## [ACTION ITEM]
The expected output is the set of lines below beginning at the one that contains "307</region> | 65.81" and ending at the final line, reproduced exactly.

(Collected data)
▼

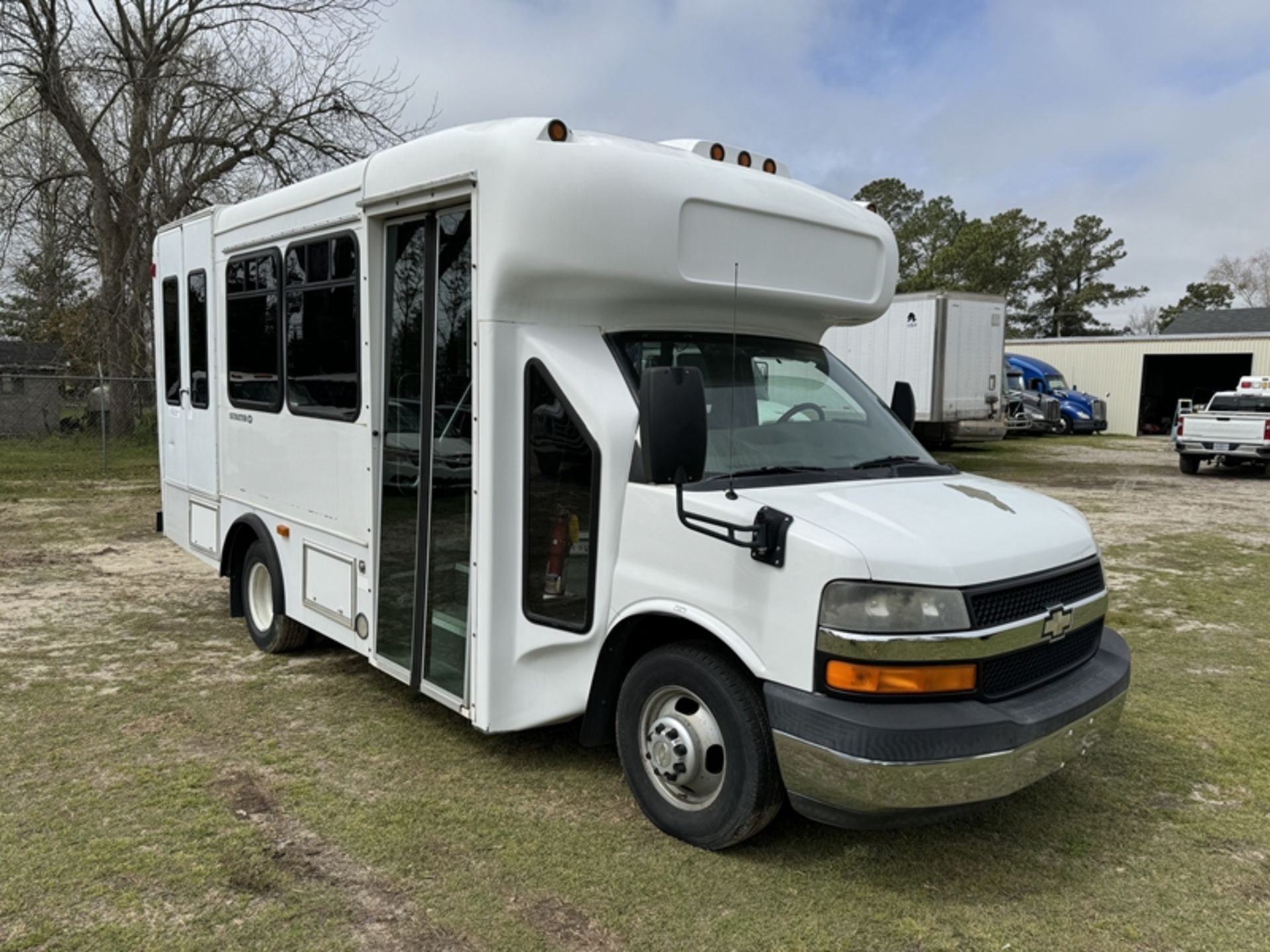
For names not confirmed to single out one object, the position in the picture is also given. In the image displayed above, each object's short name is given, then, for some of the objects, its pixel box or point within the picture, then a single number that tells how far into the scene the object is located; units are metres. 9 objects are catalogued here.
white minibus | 3.11
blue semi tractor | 31.73
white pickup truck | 18.27
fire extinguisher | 3.94
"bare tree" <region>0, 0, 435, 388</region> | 18.91
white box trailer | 17.41
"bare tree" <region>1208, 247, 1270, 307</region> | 65.81
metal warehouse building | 32.03
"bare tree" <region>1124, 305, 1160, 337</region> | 65.44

▲

## [REPLY]
"bare tree" <region>1208, 247, 1270, 307</region> | 65.81
metal warehouse building | 32.03
"bare tree" <region>1124, 305, 1160, 337</region> | 65.44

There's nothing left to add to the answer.